The system we have is unsustainable, and it cannot continue. And President Trump agrees.
Last year, the President announced an Executive Order: Promoting Healthcare Choice and Competition Across the United States. Through his executive order the President made clear that he wants his administration working to change the rate of growth of healthcare spending so that competition can be fostered in healthcare markets, so that patients, and the American people, may receive better value for our investment in healthcare.
Secretary Azar and I are working for competition and better value by moving away from a fee-for-service approach, to a system that is value-based – and that rewards value over volume. This means paying providers on the outcomes they achieve, making people healthier rather than how many procedures they perform. Now many of you have heard this all before.
But, I’ve always been struck by how seldom the patient is mentioned in discussions around value-based care. Let me be clear, we will not achieve value-based care until we put the patient at the center of our healthcare system. Until patients can make their own decisions based on quality and value health care costs will continue to grow at an unsustainable rate. This administration is dedicated to putting patients first, to be empowered consumers of health care that have the information they need to be engaged and active decision-makers in their care. Through this empowerment, there will be a competitive advantage for providers that deliver coordinated, quality care, at the best value, to attract patients who are shopping for value.
I have spent a lot of time talking to Americans from all walks of life, and they are demanding more accountability from the health care system. As they are paying more through higher premiums and higher deductibles, they want to know how much services are going to cost, and they want to shop around for the best price. They don’t want to be paying for duplicate tests, or unnecessary care, and they are demanding a higher level of service and efficiency from the healthcare system.

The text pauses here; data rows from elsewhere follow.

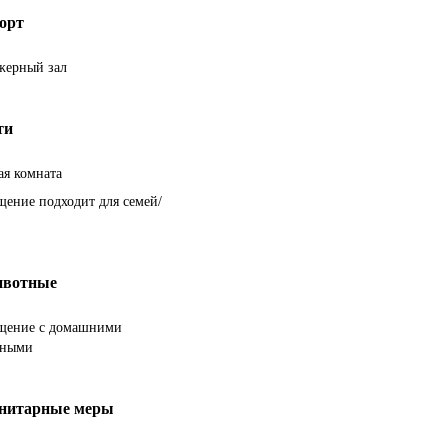
орт
жерный зал
ти
ая комната
щение подходит для семей/
вотные
щение с домашними
тными
нитарные меры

In every other area of our lives, we are receiving better services that leverage innovation in technology. We can take our ATM card to any bank across the globe, and that bank can access our accounts. We can track every credit card purchase, and every phone carrier honors our cell phone number, and we receive ads for products we were only thinking about buying – or so it may seem.

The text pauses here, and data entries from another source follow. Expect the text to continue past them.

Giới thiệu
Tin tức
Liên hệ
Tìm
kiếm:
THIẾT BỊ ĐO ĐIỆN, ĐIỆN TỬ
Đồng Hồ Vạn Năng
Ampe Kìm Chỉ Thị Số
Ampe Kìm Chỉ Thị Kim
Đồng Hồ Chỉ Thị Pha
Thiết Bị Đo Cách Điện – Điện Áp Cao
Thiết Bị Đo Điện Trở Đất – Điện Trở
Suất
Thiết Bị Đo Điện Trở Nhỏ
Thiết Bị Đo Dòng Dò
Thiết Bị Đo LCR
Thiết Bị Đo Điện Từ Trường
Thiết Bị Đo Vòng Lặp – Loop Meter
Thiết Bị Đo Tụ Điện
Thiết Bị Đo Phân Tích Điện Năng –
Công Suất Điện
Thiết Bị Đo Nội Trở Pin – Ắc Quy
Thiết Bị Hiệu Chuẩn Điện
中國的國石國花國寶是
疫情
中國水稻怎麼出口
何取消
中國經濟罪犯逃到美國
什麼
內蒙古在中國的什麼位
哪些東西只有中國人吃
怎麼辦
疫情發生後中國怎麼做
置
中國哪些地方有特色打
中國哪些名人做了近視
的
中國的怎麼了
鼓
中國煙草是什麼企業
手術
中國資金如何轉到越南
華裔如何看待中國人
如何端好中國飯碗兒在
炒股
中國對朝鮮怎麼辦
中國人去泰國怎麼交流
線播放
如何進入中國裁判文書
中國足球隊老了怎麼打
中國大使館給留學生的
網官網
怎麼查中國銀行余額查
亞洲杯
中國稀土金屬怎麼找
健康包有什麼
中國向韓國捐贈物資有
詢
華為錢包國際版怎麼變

So it should be no surprise that Americans have the same consumer friendly demands for healthcare. Americans are demanding that when they go to the doctor, the doctor spends more time with them, and less time on paperwork or typing into a computer.
To that end, in our drive towards value-based care, CMS adopted an approach that we call “Patients Over Paperwork.” Patients Over Paperwork is a direct result of President Trump’s Cut the Red Tape initiative, which aims to restore patients as the priority of everything we do, and eliminate burdensome regulations that have outlived their purpose.
We have held meetings in cities across America, and received thousands of letters. And one of the most common complaints we have heard from both patients and providers has been the inefficiency of Electronic Health Records – or EHRs, and the inability of providers to effectively coordinate care for their patients.
Now tremendous progress has been made in the adoption of EHRs. The technology for data sharing has advanced, and data is often shared effectively within a given healthcare system, with inpatient and outpatient doctors in the same provider system able to share and edit the same clinical record.
Despite this progress, it is extremely rare for different provider systems to be able to share data. In most cases there is not yet a business case for doing that – it’s in the financial interest of the provider systems to hold on to the data for their patients.